Turkish national Hakan Atilla may be the first foreign banker prosecuted for violating sanctions against Iran and prosecutors told a federal judge Wednesday that his unprecedented scheme should not be rewarded with light prison time, Courthouse News Service reported.
United States prosecutors asked a judge in Manhattan on Wednesday to sentence a Turkish banker to about 20 years in prison for his conviction in January.
The defendant, Mehmet Hakan Atilla, 47, the deputy general manager for international banking at Halkbank, a Turkish state bank, was convicted in January. The government’s star witness, Reza Zarrab, a Turkish-Iranian gold trader, suggested in his testimony that Turkey’s president, Recep Tayyip Erdogan, personally approved the sanctions-evasion scheme in 2012, when he was the prime minister, NY Times reported. Ergodgan is not charged in this case.

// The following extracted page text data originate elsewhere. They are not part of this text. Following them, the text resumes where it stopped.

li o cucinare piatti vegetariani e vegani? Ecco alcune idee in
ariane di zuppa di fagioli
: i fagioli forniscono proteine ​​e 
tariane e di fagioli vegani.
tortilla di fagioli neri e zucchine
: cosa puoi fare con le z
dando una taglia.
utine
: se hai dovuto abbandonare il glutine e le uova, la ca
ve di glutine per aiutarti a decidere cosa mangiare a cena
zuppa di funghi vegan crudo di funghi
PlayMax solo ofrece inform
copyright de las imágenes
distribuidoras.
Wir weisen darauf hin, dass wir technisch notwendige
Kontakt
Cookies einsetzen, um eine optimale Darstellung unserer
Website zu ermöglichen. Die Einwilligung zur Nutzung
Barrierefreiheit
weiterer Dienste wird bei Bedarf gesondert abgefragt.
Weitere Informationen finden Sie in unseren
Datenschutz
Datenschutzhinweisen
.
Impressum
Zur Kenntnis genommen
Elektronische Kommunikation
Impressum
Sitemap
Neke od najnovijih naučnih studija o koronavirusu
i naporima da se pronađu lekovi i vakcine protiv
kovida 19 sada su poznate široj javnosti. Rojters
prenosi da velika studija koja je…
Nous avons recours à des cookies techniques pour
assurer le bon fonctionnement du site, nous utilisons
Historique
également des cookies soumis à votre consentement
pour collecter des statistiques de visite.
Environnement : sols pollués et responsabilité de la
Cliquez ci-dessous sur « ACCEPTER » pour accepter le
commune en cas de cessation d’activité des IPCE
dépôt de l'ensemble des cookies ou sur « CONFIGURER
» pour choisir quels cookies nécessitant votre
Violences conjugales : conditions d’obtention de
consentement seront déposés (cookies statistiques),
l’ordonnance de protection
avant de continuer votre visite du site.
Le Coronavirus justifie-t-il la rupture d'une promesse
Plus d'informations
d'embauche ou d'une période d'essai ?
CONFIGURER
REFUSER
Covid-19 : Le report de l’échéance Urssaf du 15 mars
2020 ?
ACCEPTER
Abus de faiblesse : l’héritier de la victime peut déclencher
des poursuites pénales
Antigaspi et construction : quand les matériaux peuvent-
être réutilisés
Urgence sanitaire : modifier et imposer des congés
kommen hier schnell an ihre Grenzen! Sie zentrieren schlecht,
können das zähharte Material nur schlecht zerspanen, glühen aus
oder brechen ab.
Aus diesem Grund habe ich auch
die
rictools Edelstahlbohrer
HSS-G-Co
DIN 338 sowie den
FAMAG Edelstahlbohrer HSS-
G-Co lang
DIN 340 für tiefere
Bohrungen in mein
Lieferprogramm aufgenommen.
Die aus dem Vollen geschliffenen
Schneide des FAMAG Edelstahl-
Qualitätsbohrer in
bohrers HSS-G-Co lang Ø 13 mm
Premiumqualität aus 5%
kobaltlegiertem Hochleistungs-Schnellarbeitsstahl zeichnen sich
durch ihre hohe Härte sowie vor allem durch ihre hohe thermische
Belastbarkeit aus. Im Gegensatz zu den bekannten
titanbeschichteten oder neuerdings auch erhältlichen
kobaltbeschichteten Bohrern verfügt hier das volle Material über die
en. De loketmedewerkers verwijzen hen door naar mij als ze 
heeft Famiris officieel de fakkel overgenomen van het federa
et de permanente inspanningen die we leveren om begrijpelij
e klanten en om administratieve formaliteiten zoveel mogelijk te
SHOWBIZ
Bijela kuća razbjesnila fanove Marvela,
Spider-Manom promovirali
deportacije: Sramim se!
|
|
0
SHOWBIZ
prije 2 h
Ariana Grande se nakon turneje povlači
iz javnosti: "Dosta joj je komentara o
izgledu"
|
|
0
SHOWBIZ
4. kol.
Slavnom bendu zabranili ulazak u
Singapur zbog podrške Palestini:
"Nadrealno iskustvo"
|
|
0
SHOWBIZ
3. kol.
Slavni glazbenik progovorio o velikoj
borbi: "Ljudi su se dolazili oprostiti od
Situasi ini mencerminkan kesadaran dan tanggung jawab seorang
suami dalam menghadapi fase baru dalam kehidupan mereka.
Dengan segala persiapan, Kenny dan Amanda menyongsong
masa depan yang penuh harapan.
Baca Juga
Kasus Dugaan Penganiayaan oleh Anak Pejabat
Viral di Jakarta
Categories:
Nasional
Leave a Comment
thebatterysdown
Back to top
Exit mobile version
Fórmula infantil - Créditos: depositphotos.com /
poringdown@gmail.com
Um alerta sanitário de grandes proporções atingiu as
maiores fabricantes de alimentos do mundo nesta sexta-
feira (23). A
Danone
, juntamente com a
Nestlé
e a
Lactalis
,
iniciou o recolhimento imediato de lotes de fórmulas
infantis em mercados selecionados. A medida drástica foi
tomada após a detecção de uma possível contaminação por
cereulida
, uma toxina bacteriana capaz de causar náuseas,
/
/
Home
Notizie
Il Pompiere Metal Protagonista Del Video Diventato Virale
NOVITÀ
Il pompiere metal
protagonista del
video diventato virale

“The defendant’s offenses are in some respects without parallel, and the immense risks that he and his co-conspirators created to the national security of the United States and to the safety and stability of the entire globe are similarly without ready comparison,” Assistant U.S. Attorney Michael Lockard wrote in a 64-page brief, reported by Courthouse News Service .
Mr. Atilla is to be sentenced on April 11. His lawyers disagree and have asked the judge, Richard M. Berman of Federal District Court, to “temper justice with mercy.” They argued that federal guidelines call for only four to five years in prison and that Mr. Atilla should serve “significantly below” that.